The Hard Truths About Decluttering
Decluttering can be tough. When you get rid of things, sometimes there are emotions tied up in them. There’s certainly a lot of time tied up in decluttering. So, how do you push through so you can open a world of possibilities for yourself once clutter is gone? Here are some thoughts on that.
Everyone tells you decluttering is the best thing ever. You see those decluttering shows and it’s like they unleashed the Anti-Tasmanian Devil in the space to reverse-whirlwind all the madness. Poof! It’s done! DECIDE AND CONQUER!
Us gurus tell you people-of-clutter how it’s just a matter of determination and these 89.7 steps will see you to success before the chill on your beer is gone.
It’s not really true. It’s hard.
A proper perspective
Ambitious decluttering is seriously tough, even when you’re someone like me who does it every couple months or so.

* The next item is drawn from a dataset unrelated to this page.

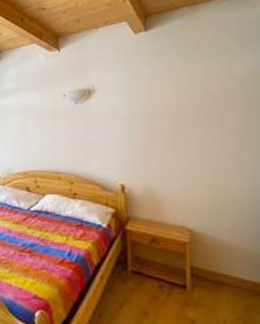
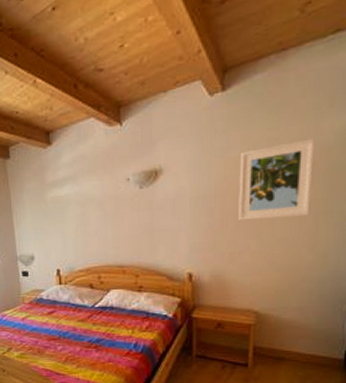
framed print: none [164,73,233,140] -> present [238,138,315,221]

When you make the choice to do a large decluttering project throughout your home, it can take some serious time if you’re doing it like I am — donating some, “seriously” selling some, garage-saling the rest.
That organization takes space. The time-table can be tricky, and for some, every minute that crap sits scattered around can be overwhelming to the point of being unable to act futher.
Money and space
But rushing through it can also lose you money, so if you’re after the bucks AND the sanity, playing it pragmatically really adds up. If I take my crystal dishes I’m selling over to a consignment shop now, for instance, the low season might mean it doesn’t sell for awhile, possibly killing half or more of my profit, but if I wait until April, cruise-ship season is on, and that same consignment store doubles its business.
This means my chances of getting top-dollar increase by two-fold too. Sadly, that means the crystal sits around for a while, but at least I know I have a plan.
For most people, it’s hard to find enough time and motivation at the same time. It’s a real chore to set aside three full days or something. Me, I’ve been doing decluttering now for two weeks, intermittently. Work’s been interfering and so has life. The result is a lot more mess than I want. It’s the opposite of what I was motivated to create, but that’s the price to pay for just a little while.
There’s a huge sigh of relief as I near the end of what was a good, but hard, bit of struggle that saw me reducing my belongings by about 10-15%, with a plan to get rid of another 20% in coming weeks.
The fact is, large-scale decluttering is essentially almost as chaotic as living with home renovations going on, but at least the resolution can come quicker if you’re determined, and there’s no need to wait for any permits.
The only true thing you often hear is: Decluttering usually gets worse before it gets better. But it does get better.
A de-cluttering philosophy to live by
Here are some other truths to remember:
1. You likely won’t get it all the first time. Decluttering is something you improve at. You take babysteps. You give it your best shot, and the next week you’ll look at something else and wonder, “Hmm. Why didn’t I include that in my thrift store donation?”
That’s okay, grasshopper. Life’s accumulation continues and in mere weeks you can do this again, but on a smaller scale.
2. It’s an addictive activity. Seeing order descend on your planet is like Harold and Kumar finally seeing White Castle on the horizon: It’s euphoric. You’ll want more. More of the tasty, wondrous glee that is a well-organized home. You’ll find yourself setting things aside more often, tossing unused things, or even selling things for profit and piggy-banking the dough for that Hawaiian vacation you’ve wanted.
3. It’s way more emotional than you expect, but not in the way you expect. When you get rid of your stuff, it’s like a crash course in mental well-being. You have to face what’s behind your stuff, confront memory after memory, and reach the ultimate realization that your stuff isn’t your life. Then you let it go, and something else hits you: That it’s okay. A bit of freedom washes over you, then strength, and you realize it’s all gonna be fine.
4. Decluttering regularly will change the way you shop. When you realize how much crap you have to get rid of from over the years, it helps you “click” that every single thing you buy is eventually a thing you have to get rid of. You’ll spend money more meaningfully both for your home and for others. You’ll stop buying “gag” gifts. You’ll skip trinkets. You’ll want to buy better quality so it lasts longer.
Challenges and rewards
Going through your home, having the focus to see the whole home through a decluttering project, is a much more time-intensive and emotionally-challenging activity than most people prepare you for. It’s also far more rewarding than all of us D-I-Y writers can possibly explain. It’s honestly life-changing and worth every moment of the grief. Like many experiences in life, you’ll never be able to grasp how it makes you feel until you’ve been through it yourself.
Make this the year that you really attack your clutter and change your life. You’ll wonder what took you so long. I promise.